Given the table snippet:
id | name | age
I am trying to form a query that will return 10 people within a certain age range. However, if there are not enough people in that range, I want to extend the range until I can find 10 people.
For instance, if I only find 5 people in a range of 30-40, I would find 5 others in a 25-45 range.
In addition, I would like the query to be able use order by RAND() or similar, in order to be able to get different results each time.
Is this going beyond what MySQL can handle? Will I have to put some of this logic in the application instead?
UPDATED for performance:
My original solution worked but requuired a table scan. Am's solution is a good one and doesn't require a table scan but its hard-coded ranges won't work when the only matches are far outliers. Plus it requires de-duping records.

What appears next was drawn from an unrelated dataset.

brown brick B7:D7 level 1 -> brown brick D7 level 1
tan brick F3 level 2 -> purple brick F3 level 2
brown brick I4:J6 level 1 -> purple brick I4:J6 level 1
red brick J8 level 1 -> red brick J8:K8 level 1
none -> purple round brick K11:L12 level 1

But combining both solutions can get you the best of both worlds, provided you have an index on age. (if you don't have an index on age, then all solutions will require a table scan).
The combined solution first picks only the rows which might qualify (the desired range, plus the 10 rows over and 10 rows under that range), and then uses my original logic to rank the results. Caveat: I don't have enough sample data present to verify that MySQL's optimizer is indeed smart enough to avoid a table scan here-- MySQL might not be smart enough to weave those three UNIONs together without a scan.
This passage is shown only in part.